▶ **Information provided**
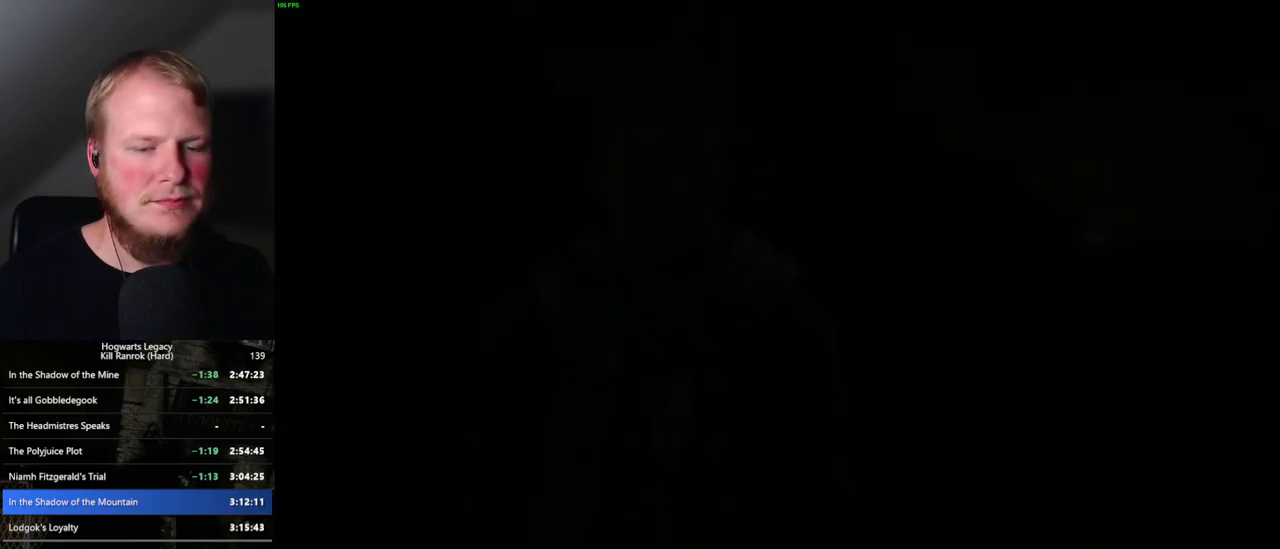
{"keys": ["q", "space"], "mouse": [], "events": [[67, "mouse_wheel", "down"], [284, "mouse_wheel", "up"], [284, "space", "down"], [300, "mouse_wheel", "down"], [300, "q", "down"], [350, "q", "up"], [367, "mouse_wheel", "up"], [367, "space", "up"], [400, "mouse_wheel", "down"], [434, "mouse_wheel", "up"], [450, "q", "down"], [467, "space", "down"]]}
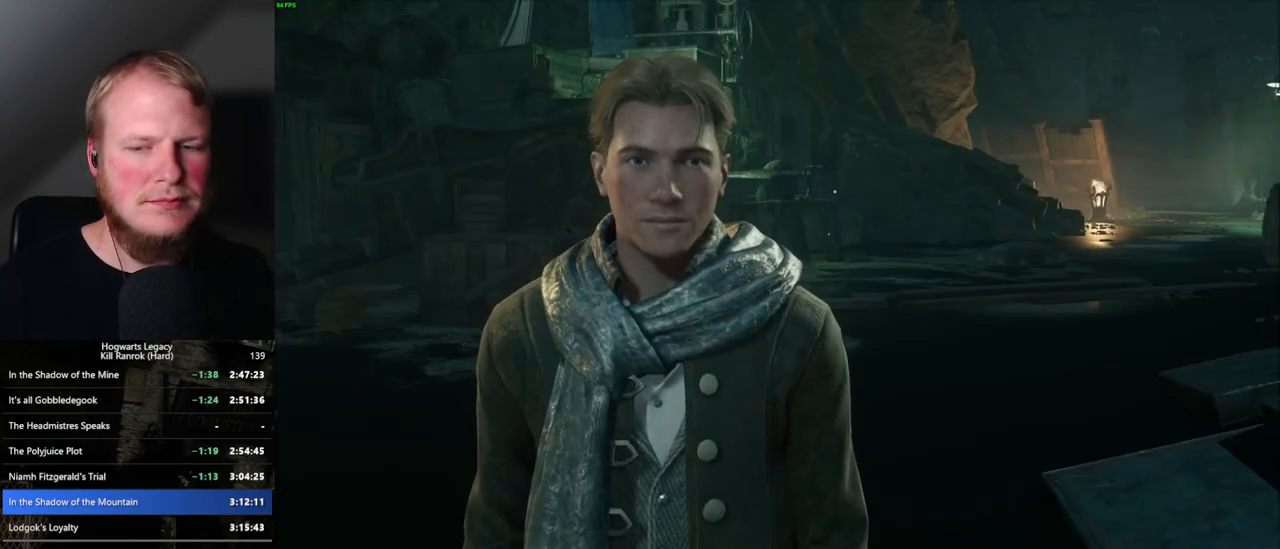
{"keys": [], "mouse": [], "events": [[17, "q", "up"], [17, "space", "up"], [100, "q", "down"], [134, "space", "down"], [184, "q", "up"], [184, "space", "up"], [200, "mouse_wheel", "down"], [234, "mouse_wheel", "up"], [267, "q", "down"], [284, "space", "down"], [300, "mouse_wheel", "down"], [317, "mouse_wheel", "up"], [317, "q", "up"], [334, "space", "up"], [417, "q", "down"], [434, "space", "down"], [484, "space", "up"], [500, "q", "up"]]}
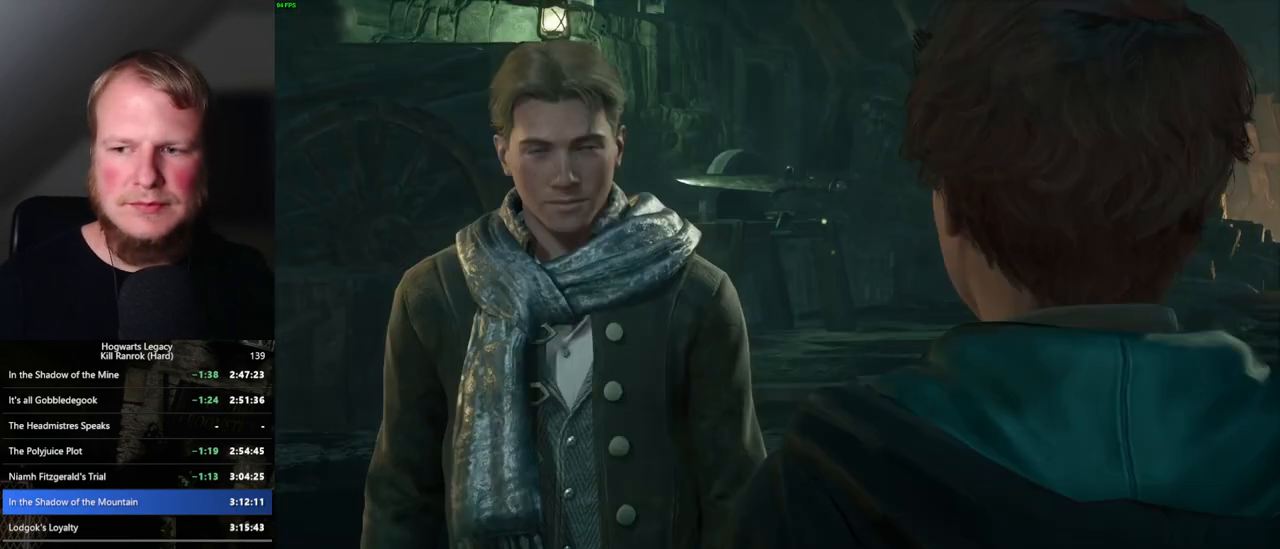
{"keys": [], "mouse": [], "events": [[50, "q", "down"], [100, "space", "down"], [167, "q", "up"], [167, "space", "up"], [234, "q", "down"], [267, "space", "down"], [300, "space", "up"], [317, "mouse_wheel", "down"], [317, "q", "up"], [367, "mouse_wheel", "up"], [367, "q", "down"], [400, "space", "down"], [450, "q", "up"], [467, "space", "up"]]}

▶ **What you will do**
Reproduce all of the material exactly, apart from the pictures.

▶ **Solution for this exercise**
{"keys": ["q", "space"], "mouse": [], "events": [[67, "mouse_wheel", "down"], [284, "mouse_wheel", "up"], [284, "space", "down"], [300, "mouse_wheel", "down"], [300, "q", "down"], [350, "q", "up"], [367, "mouse_wheel", "up"], [367, "space", "up"], [400, "mouse_wheel", "down"], [434, "mouse_wheel", "up"], [450, "q", "down"], [467, "space", "down"]]}
{"keys": [], "mouse": [], "events": [[17, "q", "up"], [17, "space", "up"], [100, "q", "down"], [134, "space", "down"], [184, "q", "up"], [184, "space", "up"], [200, "mouse_wheel", "down"], [234, "mouse_wheel", "up"], [267, "q", "down"], [284, "space", "down"], [300, "mouse_wheel", "down"], [317, "mouse_wheel", "up"], [317, "q", "up"], [334, "space", "up"], [417, "q", "down"], [434, "space", "down"], [484, "space", "up"], [500, "q", "up"]]}
{"keys": [], "mouse": [], "events": [[50, "q", "down"], [100, "space", "down"], [167, "q", "up"], [167, "space", "up"], [234, "q", "down"], [267, "space", "down"], [300, "space", "up"], [317, "mouse_wheel", "down"], [317, "q", "up"], [367, "mouse_wheel", "up"], [367, "q", "down"], [400, "space", "down"], [450, "q", "up"], [467, "space", "up"]]}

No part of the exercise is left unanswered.